Wednesday, September 07, 2005

Love That Dirty Water

(listening to: Two Words, Kanye West)

This morning I got a call from one of the staffing agencies I registered with when I got to town, about a job starting on Monday (keep your fingers crossed, I think I find out tomorrow), and she needed me to fill out a conflicts inquiry and fax it back to her. Sounds easy enough, right? Unfortunately, there were some Dorfman-esque factors that were complicating this otherwise simple procedure. Unfortunately, our printer is down, so I could view it online, but I couldn't print it out. I then got online and found a Kinko's nearby where I could print the form and fax it in, as long as I could put it onto a disc and take it with me. Unfortunately, Amanda's laptop doesn't have a floppy drive, only a cd-rom, and we're out of blank discs. My next step was to get online and find another Kinko's not-so-nearby (about 2 miles away) that has internet capabilities, so I could get online there, print out the form, and fax it in. Unfortunately, my car is sort of dead right now, and I couldn't drive to the Kinko's, so I set out on foot for what would amount to roughly 3.5 miles roundtrip.
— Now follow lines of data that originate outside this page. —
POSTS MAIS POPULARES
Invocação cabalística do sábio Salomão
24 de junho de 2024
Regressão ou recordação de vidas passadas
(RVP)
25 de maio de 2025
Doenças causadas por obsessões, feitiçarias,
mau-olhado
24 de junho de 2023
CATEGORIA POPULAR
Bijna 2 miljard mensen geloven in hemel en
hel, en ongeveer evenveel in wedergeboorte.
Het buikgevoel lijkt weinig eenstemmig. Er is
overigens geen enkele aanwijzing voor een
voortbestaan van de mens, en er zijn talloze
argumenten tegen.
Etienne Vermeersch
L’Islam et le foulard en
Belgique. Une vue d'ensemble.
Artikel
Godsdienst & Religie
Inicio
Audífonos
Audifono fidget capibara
Here's where the story brightens up. About a block and a half from the house, I see this Box Store whose window advertises fax services. I figure, what the hell, let's see if maybe they have a computer where I can get online and print this sumbitch. A quick look around once inside tells me they don't. I'm discouraged, about to turn around and continue my trek, when the proprieter pokes his head out from behind a rack of rolls of bubble wrap and says, "Hey, nice hat!"

You see, I'm a Red Sox Fan. I have a Red Sox hat. I like to wear my Red Sox hat, and I was wearing my Red Sox hat today. This dude, the Box Store dude, he's from Boston. Turns out that was the turning point of this adventure. I asked him, "I see that you have fax services, but I need to print something out from an email and fax it in, do you also have a terminal where I could get online and print it??" He thinks for a minute and says,

"No, I don't ... but fahk it, you're a sawks fan, come on back."
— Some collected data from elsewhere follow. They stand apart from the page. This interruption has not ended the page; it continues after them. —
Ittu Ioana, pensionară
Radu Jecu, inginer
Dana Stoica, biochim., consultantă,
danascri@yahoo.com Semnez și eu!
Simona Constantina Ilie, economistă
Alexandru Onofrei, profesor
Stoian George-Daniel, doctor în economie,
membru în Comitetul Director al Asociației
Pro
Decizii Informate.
He sets me up in his office, lets me get online on his computer, print out my 10-pager, sit there and fill it out, then faxes it in for me, and charges me way less than full price for the faxes. Unbelievable. Along the way, I picked up a few pieces of information:

1. His name is, quite predictably, Sean. I couldn't make this up. I don't know what his last name is, but I'm guessing it's either Sullivan or Murphy.

2. His father died in the mid-80's. His dying declaration was "Those fahkin' sawks."
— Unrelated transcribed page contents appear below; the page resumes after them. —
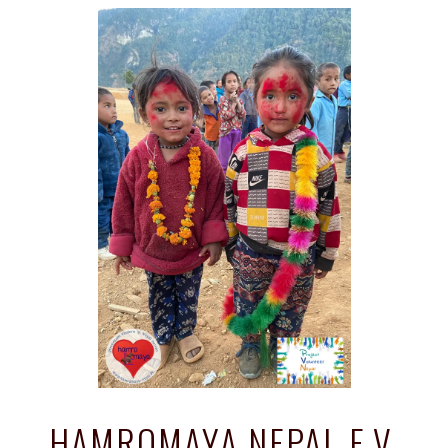
HAMROMAYA NEPAL E.V.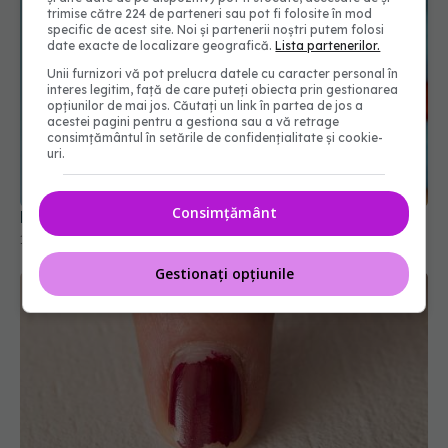
trimise către 224 de parteneri sau pot fi folosite în mod
specific de acest site. Noi și partenerii noștri putem folosi
date exacte de localizare geografică.
Lista partenerilor.
Unii furnizori vă pot prelucra datele cu caracter personal în
interes legitim, față de care puteți obiecta prin gestionarea
opțiunilor de mai jos. Căutați un link în partea de jos a
acestei pagini pentru a gestiona sau a vă retrage
consimțământul în setările de confidențialitate și cookie-
Efectul roșiilor și al zahărului asupra tenului
uri.
15 ian 2026, 18:50
Consimțământ
Gestionați opțiunile
Motivele pentru care oja se desprinde de pe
3. Sean "shawt his wahd on the sawks" last season. He "watched Bucky Dent and Bucknah" and he just needs a rest. Maybe next season, he said, he'll be able to really follow them again.

4. If I wanted to go to Thailand, a roundtrip ticket might cost me around $700, but while I'm there, I can stay at a nice hotel with a pool for around $20 a night, and I could also get two hookers for the whole night for 30 bucks. Anybody got $750 I can borrow?? Just kidding, of course. Ha ha. Umm....

Anyway, Sean has restored some of my faith in humanity, not to mention the common bond of the Red Sox Fan.

In other news, I'd like to add that the title of this post has somewhat of a double entendre today. As I type this, there's a guy here to fix the disposal in the kitchen sink. A second ago, he says to me, "this stuff is gross because it's got food in it, it ain't just dirty water."

You got that straight, buddy. It ain't just dirty water.